WHAT TO DO. Please reproduce the entries below exactly from the line with "ecological approach. International" through their last line, leaving out any pictures.

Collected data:
■ ■ ■

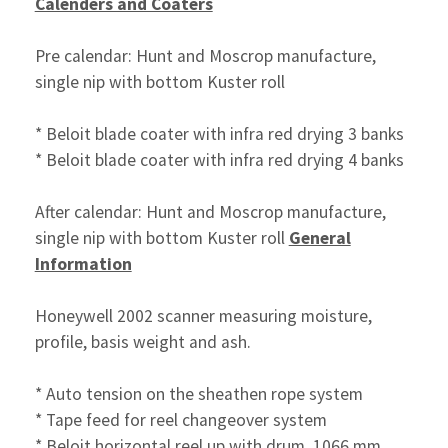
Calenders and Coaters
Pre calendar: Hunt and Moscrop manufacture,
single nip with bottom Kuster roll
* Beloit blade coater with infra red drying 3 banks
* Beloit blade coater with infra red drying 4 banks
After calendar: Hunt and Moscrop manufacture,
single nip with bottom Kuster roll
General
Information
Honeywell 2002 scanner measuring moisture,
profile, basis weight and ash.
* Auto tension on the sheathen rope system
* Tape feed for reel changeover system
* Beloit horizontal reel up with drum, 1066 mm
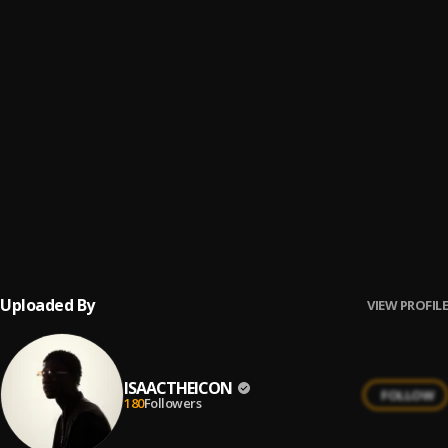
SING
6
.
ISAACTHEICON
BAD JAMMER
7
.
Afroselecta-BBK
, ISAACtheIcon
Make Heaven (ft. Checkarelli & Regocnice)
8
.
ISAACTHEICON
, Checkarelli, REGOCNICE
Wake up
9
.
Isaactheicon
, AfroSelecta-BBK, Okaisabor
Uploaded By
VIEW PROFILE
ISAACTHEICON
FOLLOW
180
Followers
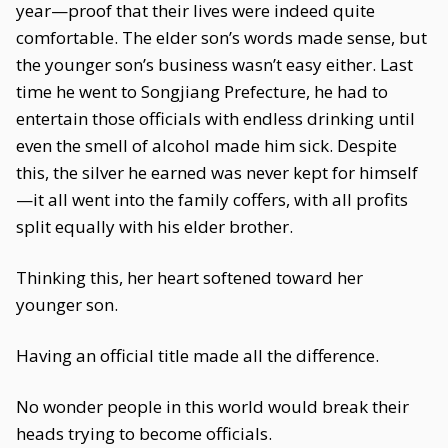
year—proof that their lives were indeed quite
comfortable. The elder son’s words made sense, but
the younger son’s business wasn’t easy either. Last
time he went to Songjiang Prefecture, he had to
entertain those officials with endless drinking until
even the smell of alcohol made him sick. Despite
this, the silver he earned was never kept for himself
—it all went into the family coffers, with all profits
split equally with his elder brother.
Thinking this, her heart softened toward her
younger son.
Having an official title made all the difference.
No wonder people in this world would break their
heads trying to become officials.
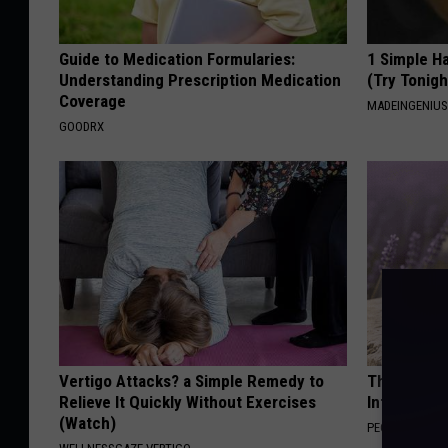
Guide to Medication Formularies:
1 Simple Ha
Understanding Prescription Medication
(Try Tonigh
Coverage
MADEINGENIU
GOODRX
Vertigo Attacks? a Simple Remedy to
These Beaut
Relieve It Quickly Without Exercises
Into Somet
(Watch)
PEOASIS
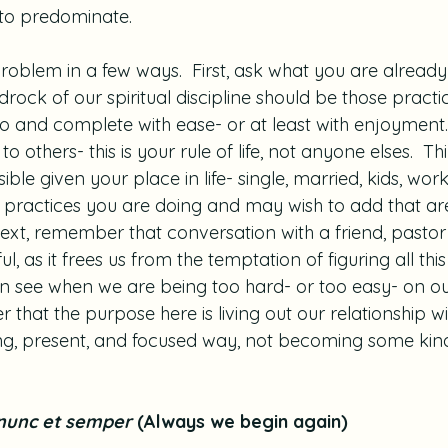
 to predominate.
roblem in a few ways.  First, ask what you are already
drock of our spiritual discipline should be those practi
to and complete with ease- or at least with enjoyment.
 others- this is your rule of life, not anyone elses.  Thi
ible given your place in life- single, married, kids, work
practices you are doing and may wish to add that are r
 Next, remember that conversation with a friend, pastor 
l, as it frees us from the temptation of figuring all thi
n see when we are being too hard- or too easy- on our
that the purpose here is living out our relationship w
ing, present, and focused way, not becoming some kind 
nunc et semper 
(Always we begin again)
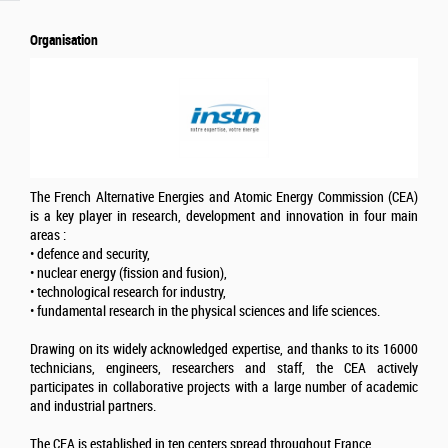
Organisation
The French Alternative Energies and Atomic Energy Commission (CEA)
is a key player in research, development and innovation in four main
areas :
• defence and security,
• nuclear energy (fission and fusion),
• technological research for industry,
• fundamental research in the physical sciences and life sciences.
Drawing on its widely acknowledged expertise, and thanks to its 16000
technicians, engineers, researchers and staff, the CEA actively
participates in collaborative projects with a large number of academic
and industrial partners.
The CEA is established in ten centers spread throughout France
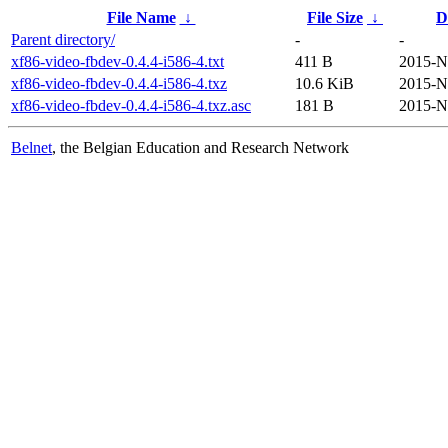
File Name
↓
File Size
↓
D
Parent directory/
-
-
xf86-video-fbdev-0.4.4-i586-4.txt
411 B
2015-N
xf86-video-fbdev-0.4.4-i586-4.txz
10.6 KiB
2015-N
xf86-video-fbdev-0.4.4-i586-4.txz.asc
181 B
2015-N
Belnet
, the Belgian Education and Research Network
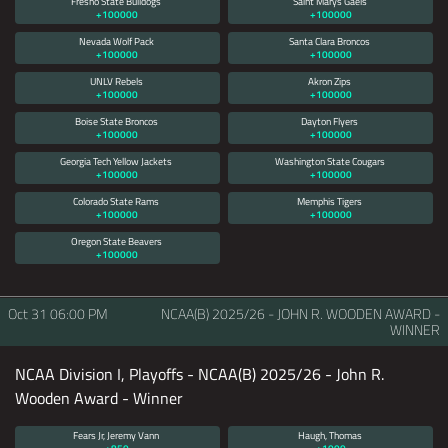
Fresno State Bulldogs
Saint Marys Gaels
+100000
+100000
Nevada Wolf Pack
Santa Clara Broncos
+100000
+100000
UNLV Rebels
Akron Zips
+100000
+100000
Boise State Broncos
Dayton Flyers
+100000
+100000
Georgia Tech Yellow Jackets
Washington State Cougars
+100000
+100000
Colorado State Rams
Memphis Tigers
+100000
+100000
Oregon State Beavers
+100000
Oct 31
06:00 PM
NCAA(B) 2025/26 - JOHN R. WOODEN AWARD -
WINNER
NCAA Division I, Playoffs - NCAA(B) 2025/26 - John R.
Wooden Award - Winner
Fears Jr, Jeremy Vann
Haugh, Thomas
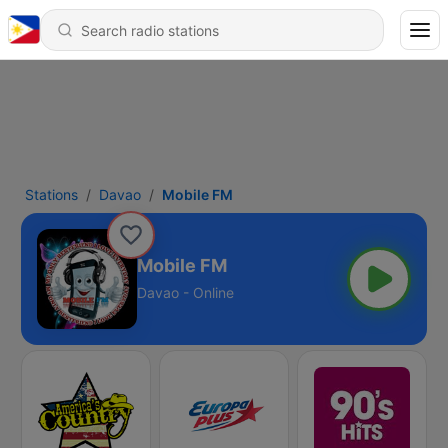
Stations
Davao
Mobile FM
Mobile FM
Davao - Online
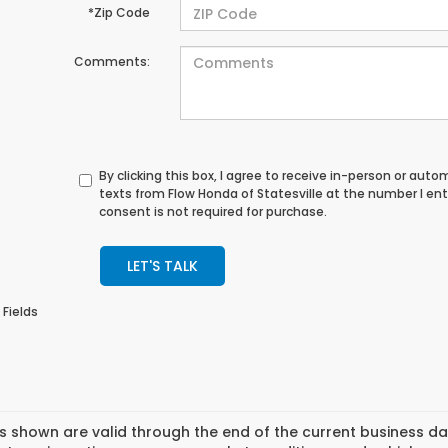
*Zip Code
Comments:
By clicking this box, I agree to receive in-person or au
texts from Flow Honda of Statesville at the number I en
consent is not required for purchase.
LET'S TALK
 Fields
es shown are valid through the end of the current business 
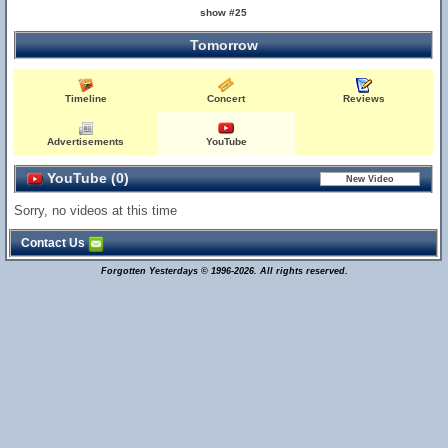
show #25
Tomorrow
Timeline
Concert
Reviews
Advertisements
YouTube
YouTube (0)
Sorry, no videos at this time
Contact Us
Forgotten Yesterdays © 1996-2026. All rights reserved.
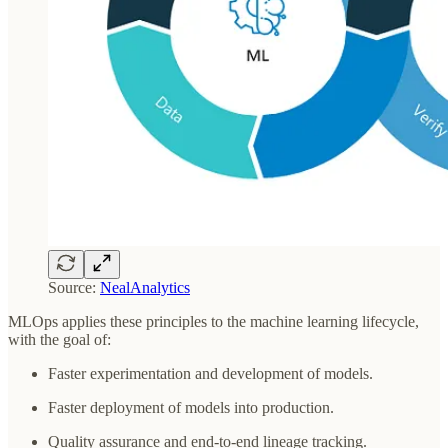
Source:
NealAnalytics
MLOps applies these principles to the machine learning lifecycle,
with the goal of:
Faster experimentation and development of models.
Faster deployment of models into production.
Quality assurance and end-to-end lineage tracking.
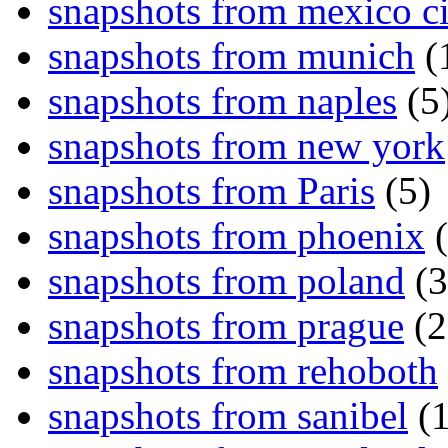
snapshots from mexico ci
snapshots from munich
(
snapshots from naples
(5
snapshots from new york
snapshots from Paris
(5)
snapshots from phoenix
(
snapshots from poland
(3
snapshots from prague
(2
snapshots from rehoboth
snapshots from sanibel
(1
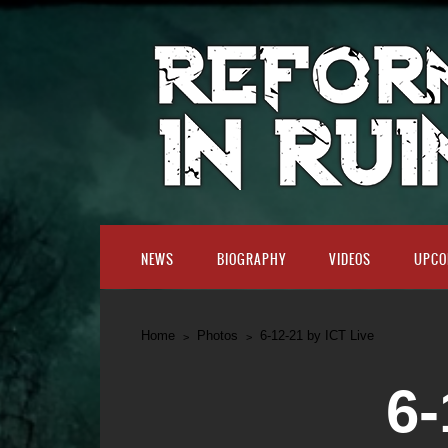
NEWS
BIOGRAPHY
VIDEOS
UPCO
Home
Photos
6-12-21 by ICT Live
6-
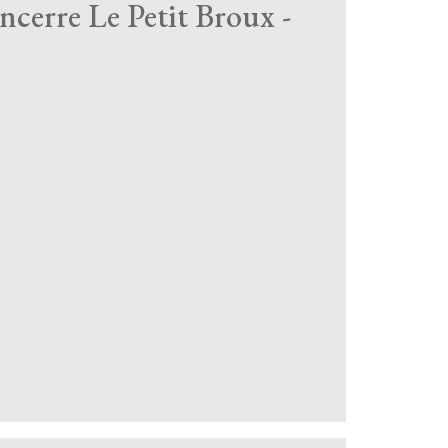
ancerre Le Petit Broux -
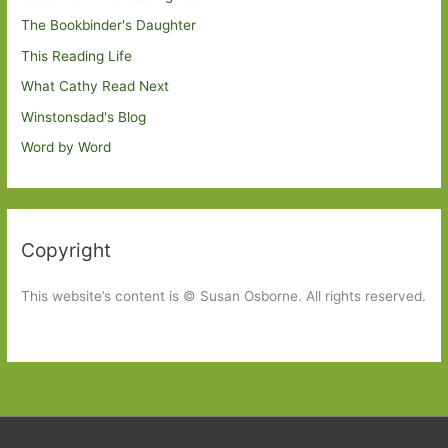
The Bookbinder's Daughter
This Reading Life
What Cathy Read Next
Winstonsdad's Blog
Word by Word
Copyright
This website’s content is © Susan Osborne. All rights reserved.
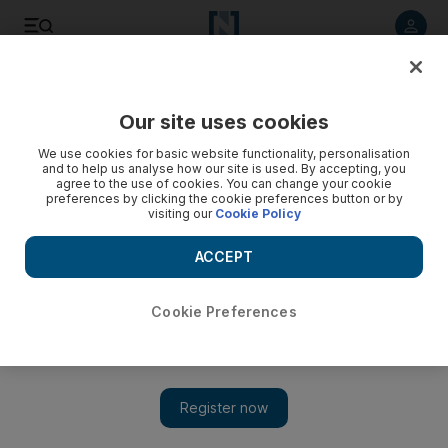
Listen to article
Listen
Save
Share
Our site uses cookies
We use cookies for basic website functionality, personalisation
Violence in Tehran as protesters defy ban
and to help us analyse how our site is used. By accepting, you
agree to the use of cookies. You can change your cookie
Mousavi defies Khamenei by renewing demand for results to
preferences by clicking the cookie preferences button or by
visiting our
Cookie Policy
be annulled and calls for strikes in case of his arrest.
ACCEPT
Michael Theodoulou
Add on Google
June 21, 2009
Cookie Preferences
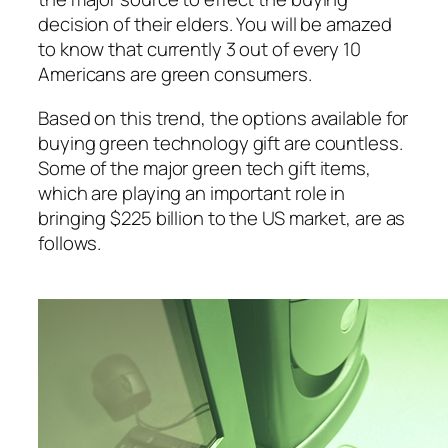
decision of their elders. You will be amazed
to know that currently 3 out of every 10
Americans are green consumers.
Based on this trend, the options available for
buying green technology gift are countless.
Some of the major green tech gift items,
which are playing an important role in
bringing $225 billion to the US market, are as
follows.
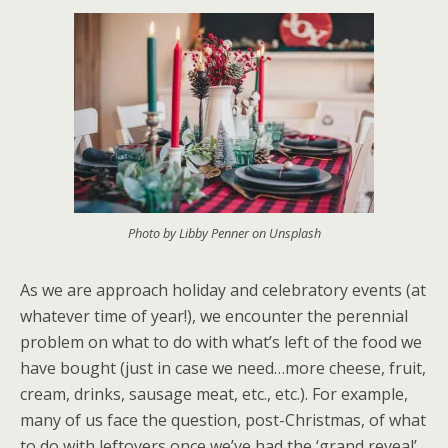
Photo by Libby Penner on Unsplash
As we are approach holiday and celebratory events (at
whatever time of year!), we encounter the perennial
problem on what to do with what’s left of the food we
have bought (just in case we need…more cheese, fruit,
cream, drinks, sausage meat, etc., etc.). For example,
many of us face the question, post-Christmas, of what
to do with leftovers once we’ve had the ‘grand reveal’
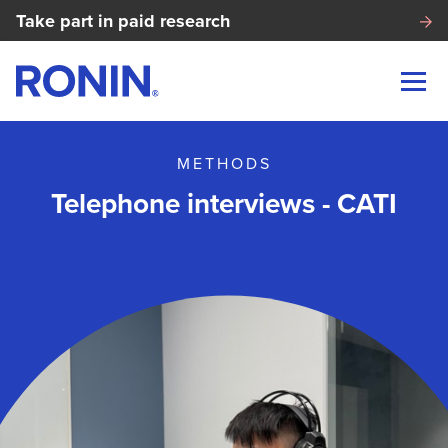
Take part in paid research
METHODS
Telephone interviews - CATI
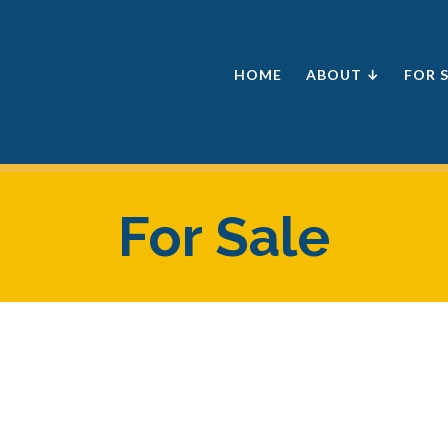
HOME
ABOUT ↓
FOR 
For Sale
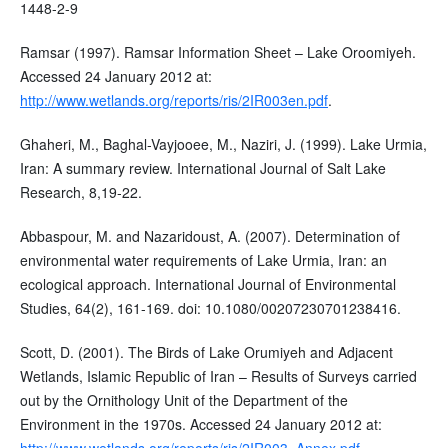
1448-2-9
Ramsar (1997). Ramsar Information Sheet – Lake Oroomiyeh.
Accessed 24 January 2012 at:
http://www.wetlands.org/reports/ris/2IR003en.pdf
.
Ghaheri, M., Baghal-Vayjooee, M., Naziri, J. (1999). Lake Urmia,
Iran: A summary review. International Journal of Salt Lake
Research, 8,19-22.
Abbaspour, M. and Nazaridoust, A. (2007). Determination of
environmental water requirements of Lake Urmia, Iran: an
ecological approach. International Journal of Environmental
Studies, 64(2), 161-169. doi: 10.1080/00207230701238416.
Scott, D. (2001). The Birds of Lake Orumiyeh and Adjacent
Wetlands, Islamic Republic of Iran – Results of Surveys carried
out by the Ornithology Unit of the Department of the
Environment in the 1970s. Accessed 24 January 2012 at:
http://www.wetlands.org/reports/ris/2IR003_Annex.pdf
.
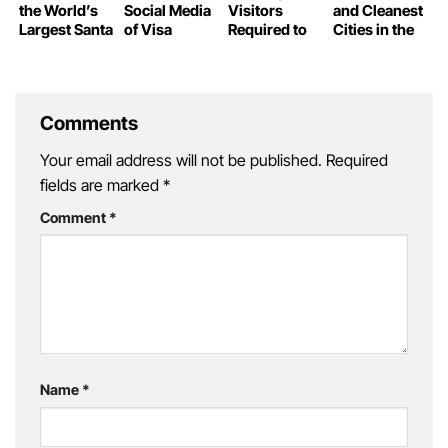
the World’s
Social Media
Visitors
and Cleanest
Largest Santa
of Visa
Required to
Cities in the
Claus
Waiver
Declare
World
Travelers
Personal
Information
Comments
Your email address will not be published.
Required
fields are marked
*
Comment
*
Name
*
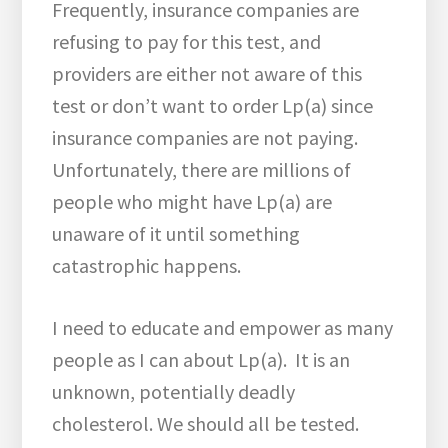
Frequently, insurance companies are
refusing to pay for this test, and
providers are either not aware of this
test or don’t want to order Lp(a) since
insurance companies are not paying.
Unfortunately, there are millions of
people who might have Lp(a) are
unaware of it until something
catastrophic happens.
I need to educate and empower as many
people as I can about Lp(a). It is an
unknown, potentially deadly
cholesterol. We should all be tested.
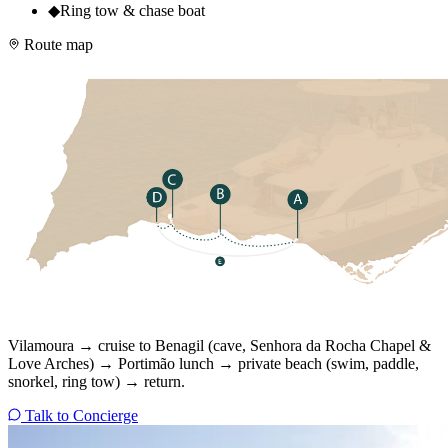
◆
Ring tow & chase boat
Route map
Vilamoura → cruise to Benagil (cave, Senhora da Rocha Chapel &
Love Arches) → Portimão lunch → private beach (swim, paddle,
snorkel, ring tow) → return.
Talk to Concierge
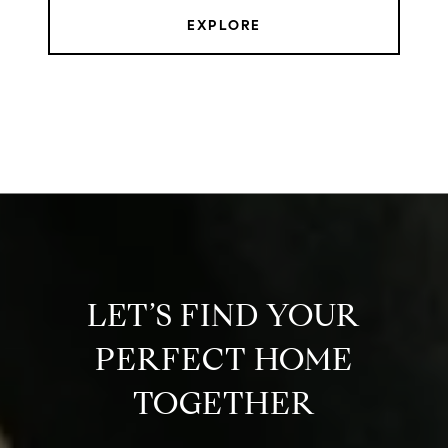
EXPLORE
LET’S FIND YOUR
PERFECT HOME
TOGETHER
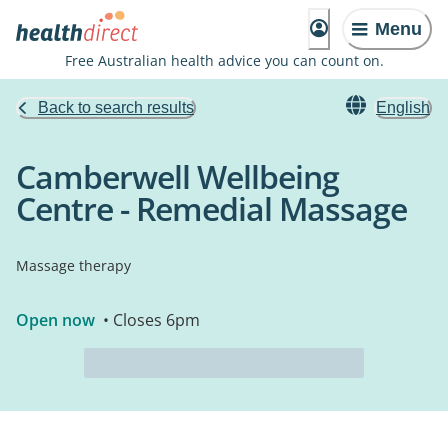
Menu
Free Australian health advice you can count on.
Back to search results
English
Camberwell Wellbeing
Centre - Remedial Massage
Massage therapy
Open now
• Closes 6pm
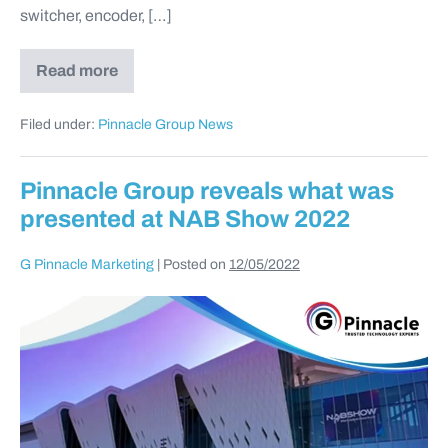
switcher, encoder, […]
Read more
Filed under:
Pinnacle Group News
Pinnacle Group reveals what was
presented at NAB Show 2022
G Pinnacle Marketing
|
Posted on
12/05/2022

■ ■ ■

EXERCISE RESULT.
ecological approach. International Journal of Environmental
Studies, 64(2), 161-169. doi: 10.1080/00207230701238416.
Scott, D. (2001). The Birds of Lake Orumiyeh and Adjacent
Wetlands, Islamic Republic of Iran – Results of Surveys carried
out by the Ornithology Unit of the Department of the
Environment in the 1970s. Accessed 24 January 2012 at:
http://www.wetlands.org/reports/ris/2IR003_Annex.pdf
.
the World’s
Social Media
Visitors
and Cleanest
Largest Santa
of Visa
Required to
Cities in the
Claus
Waiver
Declare
World
Travelers
Personal
Information
Comments
Your email address will not be published.
Required
fields are marked
*
Comment
*
Name
*
Frequently, insurance companies are
refusing to pay for this test, and
providers are either not aware of this
test or don’t want to order Lp(a) since
insurance companies are not paying.
Unfortunately, there are millions of
people who might have Lp(a) are
unaware of it until something
catastrophic happens.
I need to educate and empower as many
people as I can about Lp(a). It is an
unknown, potentially deadly
cholesterol. We should all be tested.
◆
Ring tow & chase boat
Route map
Vilamoura → cruise to Benagil (cave, Senhora da Rocha Chapel &
Love Arches) → Portimão lunch → private beach (swim, paddle,
snorkel, ring tow) → return.
Talk to Concierge
EXPLORE
LET’S FIND YOUR
PERFECT HOME
TOGETHER
Menu
Free Australian health advice you can count on.
Back to search results
English
Camberwell Wellbeing
Centre - Remedial Massage
Massage therapy
Open now
• Closes 6pm
switcher, encoder, […]
Read more
Filed under:
Pinnacle Group News
Pinnacle Group reveals what was
presented at NAB Show 2022
G Pinnacle Marketing
|
Posted on
12/05/2022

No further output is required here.